Cognitive Disability Aesthetics by Fraser Benjamin;

Cognitive Disability Aesthetics by Fraser Benjamin;

Author:Fraser, Benjamin;
Language: eng
Format: epub
Publisher: University of Toronto Press


It may be important to underscore that María has come to drawing in the same way as artists who may not experience cognitive disability – through time, opportunity, practice, support, and ultimately the benefit of an artistic community that connects her with others. Through the publication of María cumple 20 años, readers of the graphic novel can also form part of María’s artistic community. (Interestingly, she is already recognized as a cultural celebrity of sorts, as indicated on 2015: 3). The inside front and back covers of the volume are key to understanding how this comic’s core is constituted by María’s drawing – and also to the interpretation of María’s drawing. The faces she draws are featured on the front and back inside covers, but only on the back inside cover do names accompany each face. In this way, the composition of the volume as a whole stages for readers the insight that Marco, above, has regarding her drawings (2015: 35). Seeing the front inside cover, readers may not understand what the images are; but on completing the graphic novel and seeing the back inside cover, they participate in a “reveal” that recapitulates Marco’s hermeneutic discovery of the meaning of the drawings. Together, these inside front and back covers convey the progression from unknown to known, or put another way, they present the story of the discovery of María’s engagement with iconic representation as both an engagement with others in a common activity and more specifically as a form of communication.

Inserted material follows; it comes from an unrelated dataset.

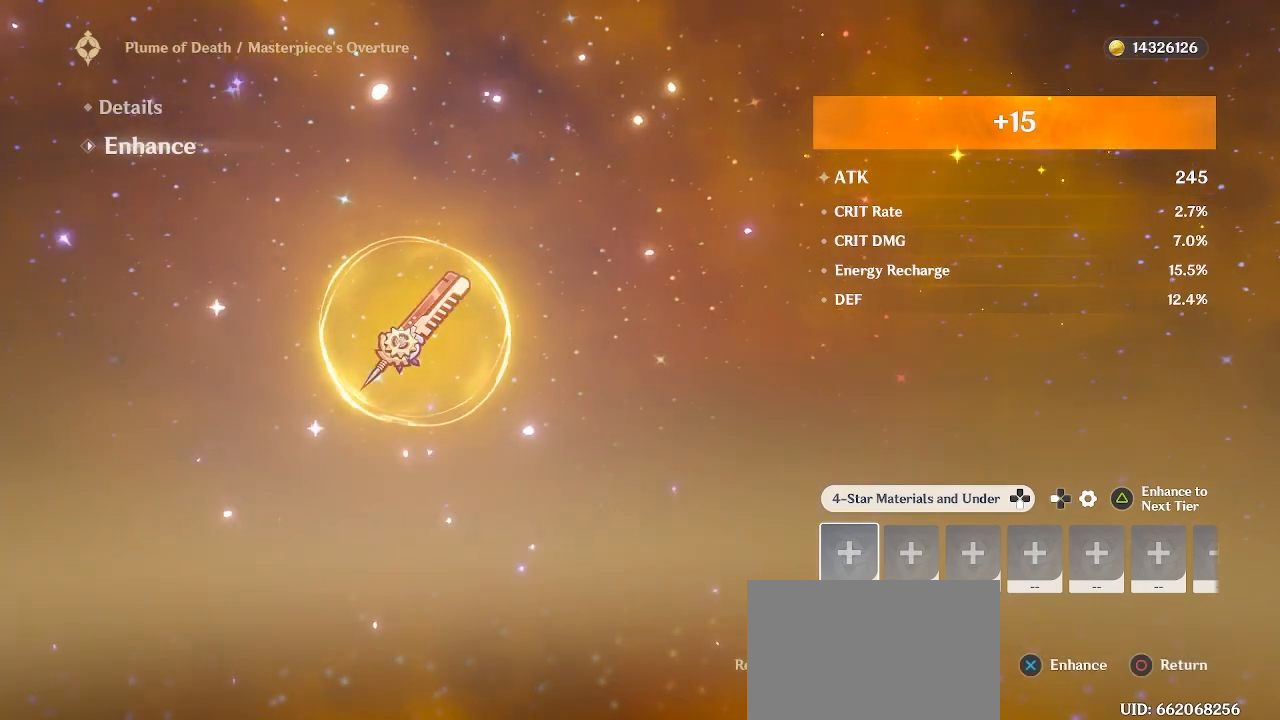
{"buttons": [], "left_stick": "center", "right_stick": "center", "events": []}
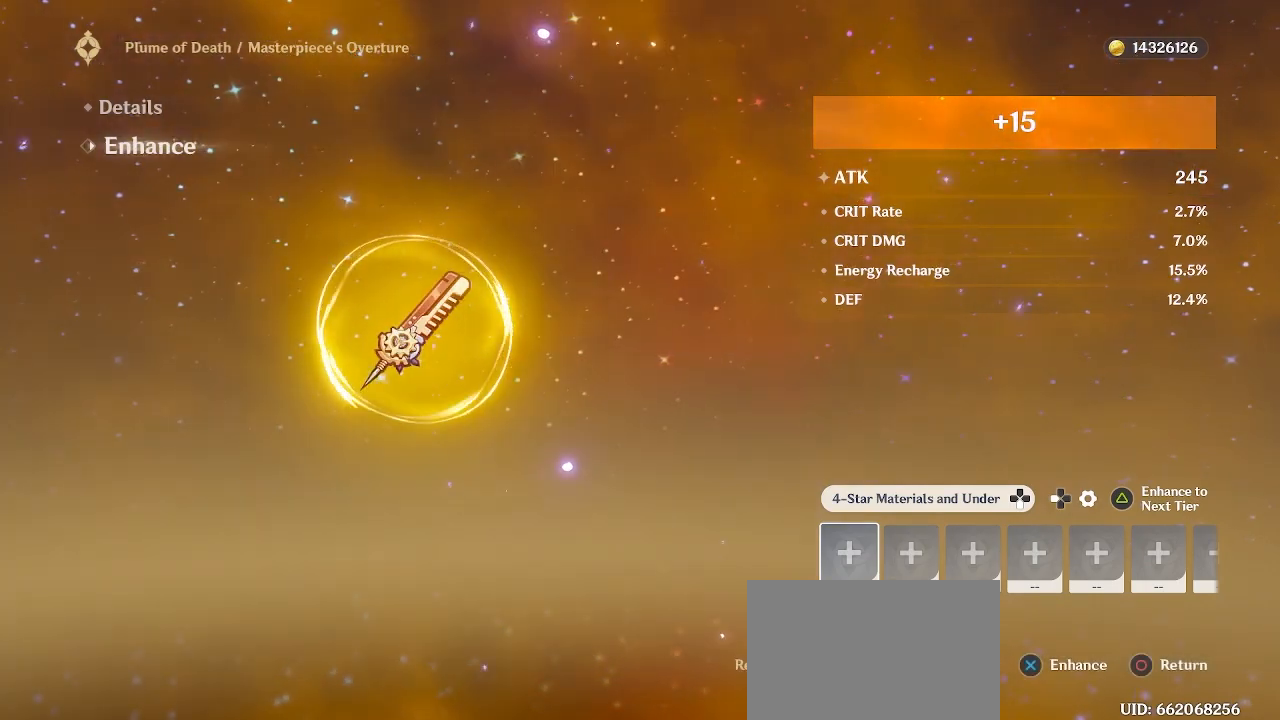
{"buttons": [], "left_stick": "center", "right_stick": "center", "events": []}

In the most recent comics text authored by María Gallardo and Miguel Gallardo, it is iconic drawing that serves as the explicit link between people. Artistic production thus stands as a symbol of the potential of collaboration, as well as testament to the power of collective acts and collective imaginaries to bring people together. This chapter has explored two very different contexts in which cultural and artistic production has been linked, whether more or less effectively, to deeply rooted patterns of social marginalization surrounding cognitive disability. One of these testified to the limitations and the potential of large-scale events to address the social and urban marginalization of developmental disability, and the other explored a small-scale cultural product focused on the value of art as a way of building family and community connections supportive of experiences of developmental disability. Both of these attempts centre on the notion of visibility, and both underscore the value of collaboration for populations with severe cognitive impairments. Returning to this chapter’s epigraph penned by Michael Bérubé, we must remember that “the dynamics of disability compel us to recognize that there will always be among us people who cannot represent themselves and must be represented” (2005: 572).37 Cognitive Disability Aesthetics is a call for disability scholars in general to recognize something they may have been slow to acknowledge – that not all people with disability can represent themselves in the ways required by ableist norms of individualism and ability. That said, I believe that the contexts explored in this chapter suggest another option outside of the represent-or-be-represented binary.